With all this going on, along with the modern pressures of how we have to look, big chests thrust forwards to the world regardless of gender, one of the first problems that is often unnoticed is a change in our breathing pattern.

We start to breathe using our shoulder and neck muscles instead of our diaphragm, and our breathing rhythm increases so we take faster, shallow breaths.

This kind of breathing can lead to a panic attack which may be a one off event in a person’s life or may settle into an incredibly distressing vicious circle, crippling the sufferer with fear, phobias and a sense of dread and feeling of being ill at ease.

The two areas I always suggest people begin to address when they have such problems are their breathing patterns and ensuring they are exercising their body regularly. Neither of these changes can fix you overnight but in time they begin to help your body adjust and find it’s balance point again.

There are lots of breathing exercises out there, many of which can be off putting in complexity but I have found one simple one that is easy to do and effective:

When you practice this exercise you may find yourself getting light headed to begin with. If this happens then simply stop. Return to the exercise later and bit by bit you will find this sensation fades away.

All you have to do is take a deep breath in then slowly breathe out through pursed lips (almost as if you are whistling) for as long as you can. When you run out of breath, pause for a second then inhale. Do not worry about the inhaling part, your body will make sure you breathe in! Then repeat the breathing out through pursed lips. To start with only do this five times, gradually increasing to be able to do it 30 times without getting light headed. At this point you will be retraining your breathing muscles to a more healthy pattern of movement. Using pursed lips gently encourages the main breathing muscle (your diaphragm) to reactivate.

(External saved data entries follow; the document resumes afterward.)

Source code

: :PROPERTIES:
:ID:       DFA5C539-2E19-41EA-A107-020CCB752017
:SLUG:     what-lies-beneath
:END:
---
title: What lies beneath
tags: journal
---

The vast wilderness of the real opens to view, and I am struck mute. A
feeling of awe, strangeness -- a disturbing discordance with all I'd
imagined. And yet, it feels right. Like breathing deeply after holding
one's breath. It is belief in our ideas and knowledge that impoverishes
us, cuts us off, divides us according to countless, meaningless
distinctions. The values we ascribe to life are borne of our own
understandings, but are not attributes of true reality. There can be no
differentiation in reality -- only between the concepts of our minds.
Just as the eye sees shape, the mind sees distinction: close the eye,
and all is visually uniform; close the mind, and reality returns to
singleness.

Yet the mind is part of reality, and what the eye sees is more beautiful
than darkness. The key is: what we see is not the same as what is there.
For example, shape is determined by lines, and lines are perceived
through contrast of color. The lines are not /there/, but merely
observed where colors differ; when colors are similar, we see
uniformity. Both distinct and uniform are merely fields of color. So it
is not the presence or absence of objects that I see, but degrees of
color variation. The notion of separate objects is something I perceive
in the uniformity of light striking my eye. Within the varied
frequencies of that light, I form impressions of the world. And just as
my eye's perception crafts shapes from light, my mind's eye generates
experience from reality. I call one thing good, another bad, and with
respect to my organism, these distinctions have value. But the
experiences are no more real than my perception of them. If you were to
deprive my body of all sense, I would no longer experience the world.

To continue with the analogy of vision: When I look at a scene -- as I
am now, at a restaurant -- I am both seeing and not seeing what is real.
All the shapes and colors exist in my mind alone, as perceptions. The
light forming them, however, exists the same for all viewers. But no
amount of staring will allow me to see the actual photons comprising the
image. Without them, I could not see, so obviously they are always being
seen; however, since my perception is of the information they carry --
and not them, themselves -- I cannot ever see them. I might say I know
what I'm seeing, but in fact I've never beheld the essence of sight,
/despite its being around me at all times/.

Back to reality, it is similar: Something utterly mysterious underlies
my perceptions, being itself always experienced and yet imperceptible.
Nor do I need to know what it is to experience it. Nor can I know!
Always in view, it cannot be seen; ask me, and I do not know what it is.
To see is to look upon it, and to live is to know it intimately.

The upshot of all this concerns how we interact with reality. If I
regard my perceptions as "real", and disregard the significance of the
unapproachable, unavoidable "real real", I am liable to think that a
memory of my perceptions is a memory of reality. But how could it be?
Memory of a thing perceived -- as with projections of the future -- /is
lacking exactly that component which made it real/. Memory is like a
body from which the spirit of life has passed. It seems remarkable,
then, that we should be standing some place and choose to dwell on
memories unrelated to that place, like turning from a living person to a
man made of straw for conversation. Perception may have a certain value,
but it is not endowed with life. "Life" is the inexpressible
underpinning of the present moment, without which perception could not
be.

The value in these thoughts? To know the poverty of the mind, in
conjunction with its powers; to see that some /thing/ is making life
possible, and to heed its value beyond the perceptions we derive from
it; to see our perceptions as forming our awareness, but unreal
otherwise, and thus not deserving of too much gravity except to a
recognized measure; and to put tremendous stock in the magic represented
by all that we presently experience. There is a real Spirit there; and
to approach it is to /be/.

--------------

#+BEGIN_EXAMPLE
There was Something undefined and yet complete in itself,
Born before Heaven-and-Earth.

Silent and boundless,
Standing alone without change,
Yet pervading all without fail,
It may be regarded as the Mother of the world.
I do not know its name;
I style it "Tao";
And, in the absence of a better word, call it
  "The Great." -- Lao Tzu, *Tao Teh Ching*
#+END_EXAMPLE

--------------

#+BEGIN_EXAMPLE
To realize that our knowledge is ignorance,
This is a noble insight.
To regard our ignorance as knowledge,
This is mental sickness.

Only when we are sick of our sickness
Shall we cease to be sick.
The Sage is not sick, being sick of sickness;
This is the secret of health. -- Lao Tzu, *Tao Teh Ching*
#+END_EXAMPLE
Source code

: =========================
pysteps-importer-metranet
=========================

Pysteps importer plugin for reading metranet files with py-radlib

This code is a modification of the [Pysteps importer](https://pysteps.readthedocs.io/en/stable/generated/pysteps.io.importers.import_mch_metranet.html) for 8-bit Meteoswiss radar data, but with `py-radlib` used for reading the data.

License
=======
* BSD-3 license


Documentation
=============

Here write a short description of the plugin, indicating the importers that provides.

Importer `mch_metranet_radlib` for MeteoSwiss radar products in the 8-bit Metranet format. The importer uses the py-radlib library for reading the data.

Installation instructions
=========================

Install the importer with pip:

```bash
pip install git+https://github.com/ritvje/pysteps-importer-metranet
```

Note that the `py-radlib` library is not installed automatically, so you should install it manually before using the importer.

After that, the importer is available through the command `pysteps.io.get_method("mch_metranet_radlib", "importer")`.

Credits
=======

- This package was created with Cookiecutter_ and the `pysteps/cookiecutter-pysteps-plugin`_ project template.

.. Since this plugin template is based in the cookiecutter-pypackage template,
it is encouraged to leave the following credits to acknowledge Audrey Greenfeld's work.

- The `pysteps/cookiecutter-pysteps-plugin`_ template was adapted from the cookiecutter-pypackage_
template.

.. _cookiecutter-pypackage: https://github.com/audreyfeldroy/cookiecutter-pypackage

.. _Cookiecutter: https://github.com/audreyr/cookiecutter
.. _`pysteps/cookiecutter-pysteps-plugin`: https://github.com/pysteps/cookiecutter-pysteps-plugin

There are plenty of useful supplements they may also help anxiety and panic attacks – and CBD may have a role to play here since scientists at the University of San Paulo in Brazil and King’s College in London have done research into CBD and the neural correlates of anxiety. They have found that CBD may well have an anti anxiety effect. Fortunately it is very safe to take and so is a low risk strategy for potentially getting good gains.